Update: Times of India (Chandigarh edition) carries a follow up story regarding Nek Chand’s biycle, written by Sarika Sharma. The story makes a reference to this blog post. Here is the story:

CHANDIGARH: Nek Chand is gone. Left behind is his longtime companion, whom he often credited as his equal partner behind Rock Garden’s creation. It took him into the deep jungle where he worked. He ferried stones on it, went around town scouting for waste material. He called it his companion on otherwise lonely journeys to the making of Rock Garden. That was Nek Chand’s bicycle.

When the bicycle was put on display some years ago, Nek Chand had shared, while interacting with media, how he would travel various kilometres on his bicycle collecting material for Rock Garden. He said his family was a lot harassed with the bicycle. “My wife didn’t like the running around that I did on it. She hated it and never sat on it,” he had said, bemusedly. But for Nek Chand, the bicycle was special. “It has been my true friend, stayed with me through what were mostly lonely journeys,” he had said.

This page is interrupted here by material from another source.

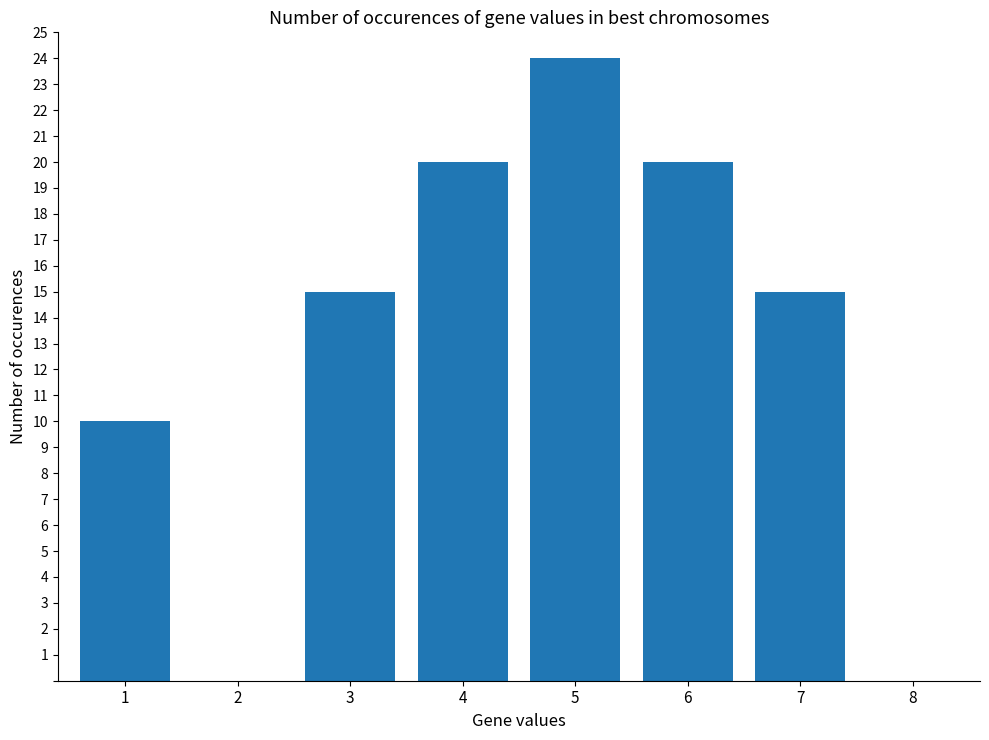

Which has a higher value, 1 or 2?

1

Canada-based translator Bhupinder Singh shares on his blog many a stories that he grew up on about Nek Chand and his bicycle. “Sometime in the early 1980s, he was honoured by then Haryana chief minister Bhajan Lal and presented with a brand new Ambassador car. The next day, an English daily ran a headline carrying the story. Accompanying it was a picture of the new car with Nek Chand riding by on his bicycle. Perhaps he did not have the money for the fuel, or more likely did not know how to drive a car,” writes Singh.

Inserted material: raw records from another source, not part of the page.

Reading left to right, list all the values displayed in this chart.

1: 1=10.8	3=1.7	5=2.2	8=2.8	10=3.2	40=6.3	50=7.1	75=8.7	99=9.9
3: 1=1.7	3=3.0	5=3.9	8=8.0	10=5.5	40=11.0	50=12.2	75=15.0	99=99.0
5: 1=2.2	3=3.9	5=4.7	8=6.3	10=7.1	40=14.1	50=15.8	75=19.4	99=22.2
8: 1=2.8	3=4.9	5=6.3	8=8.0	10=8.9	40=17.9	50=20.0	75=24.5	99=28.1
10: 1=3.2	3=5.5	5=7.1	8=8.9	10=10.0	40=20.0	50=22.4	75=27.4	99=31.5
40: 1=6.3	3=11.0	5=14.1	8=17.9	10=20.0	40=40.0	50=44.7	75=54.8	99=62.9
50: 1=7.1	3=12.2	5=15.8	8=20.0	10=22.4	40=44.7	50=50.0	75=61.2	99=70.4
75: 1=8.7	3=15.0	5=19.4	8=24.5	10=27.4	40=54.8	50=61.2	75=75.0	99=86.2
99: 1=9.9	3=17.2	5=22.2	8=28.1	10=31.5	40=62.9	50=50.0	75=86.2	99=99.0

The bicycle now lies in a store at Rock Garden, dust-laden. The tyres are flat, the chain hangs loose. An SDO on duty at the site says Nek Chand would come to work on this bicycle for many decades, but was totally worn out by the end. “Last year, a leading cycle brand gifted him one,” he says, but is not sure if he rode it. However, he knows that this old bicycle will always be special for people who saw Nek Chand ride in to Rock Garden on it, in rain, sun and fog.